The paper introduces a coupled 1D and 3D modeling approach to analyze surface elasticity effects on PR instability in soft solids, filling a gap in prior research.

Findings

Surface elasticity significantly affects the onset and evolution of PR instability.

The developed models accurately predict instability behavior under various surface conditions.

Insights can be used to calibrate surface parameters and improve material models.

Abstract

Soft solids exhibit instability and develop surface undulations due to surface effects, a phenomenon known as the elastic Plateau-Rayleigh (PR) instability, driven by the interplay of surface and bulk elasticity. Previous studies on the PR instability in solids mainly focused on the case of constant surface tension and ignored the effect of surface elasticity.
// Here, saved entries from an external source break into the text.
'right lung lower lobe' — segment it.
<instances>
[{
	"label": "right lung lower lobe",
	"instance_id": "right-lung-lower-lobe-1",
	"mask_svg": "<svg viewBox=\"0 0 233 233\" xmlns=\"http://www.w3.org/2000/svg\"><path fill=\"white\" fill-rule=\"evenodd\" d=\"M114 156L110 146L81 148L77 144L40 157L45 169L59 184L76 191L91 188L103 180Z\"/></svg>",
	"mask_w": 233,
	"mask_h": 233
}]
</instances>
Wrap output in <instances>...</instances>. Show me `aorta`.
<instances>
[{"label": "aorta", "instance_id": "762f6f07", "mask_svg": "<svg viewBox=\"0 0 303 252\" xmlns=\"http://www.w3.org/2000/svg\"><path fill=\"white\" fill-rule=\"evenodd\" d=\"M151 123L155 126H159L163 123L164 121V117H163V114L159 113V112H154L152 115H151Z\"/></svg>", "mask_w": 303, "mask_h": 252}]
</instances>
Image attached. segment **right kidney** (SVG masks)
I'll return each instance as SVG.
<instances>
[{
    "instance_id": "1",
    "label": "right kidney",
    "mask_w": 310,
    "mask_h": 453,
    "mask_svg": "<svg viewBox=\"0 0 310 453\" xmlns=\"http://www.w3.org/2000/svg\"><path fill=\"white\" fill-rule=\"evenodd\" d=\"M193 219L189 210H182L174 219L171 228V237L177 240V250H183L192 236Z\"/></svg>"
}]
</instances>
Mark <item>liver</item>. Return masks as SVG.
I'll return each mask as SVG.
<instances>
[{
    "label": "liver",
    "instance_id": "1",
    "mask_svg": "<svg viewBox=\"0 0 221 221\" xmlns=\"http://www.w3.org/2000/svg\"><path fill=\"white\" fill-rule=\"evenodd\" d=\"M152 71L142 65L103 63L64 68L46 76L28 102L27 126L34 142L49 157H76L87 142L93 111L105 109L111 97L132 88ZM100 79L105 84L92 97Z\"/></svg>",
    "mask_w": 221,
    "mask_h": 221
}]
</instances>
It has been shown by experiments that the surface effects in solid-like materials depend both on the surface tension and surface elasticity, but little is known about the role of the latter in the elasto-capillary instabilities in soft solids. Here, we conduct an in-depth exploration of the effect of surface elasticity on the PR instability in an elastic cylinder by coupling theoretical and numerical methods. We derive an asymptotically consistent one-dimensional (1d) model to characterize the PR instability from three-dimensional (3d) nonlinear bulk-surface elasticity, and develop a new finite-element (FE) scheme for simulating 3d deformations of the bulk-surface system. The initiation and evolution of the PR instability are obtained analytically with the aid of the 1d model. The 1d results are further validated by the 3d FE simulations. By synthesizing the 1d analytic solutions and 3d numerical results, the effects of surface elasticity, surface compressibility, surface tension, axial force and geometrical size on the PR instability are thoroughly elucidated. Our results can be applied to calibrate surface parameters for solid-like materials and develop constitutive models for elastic surfaces.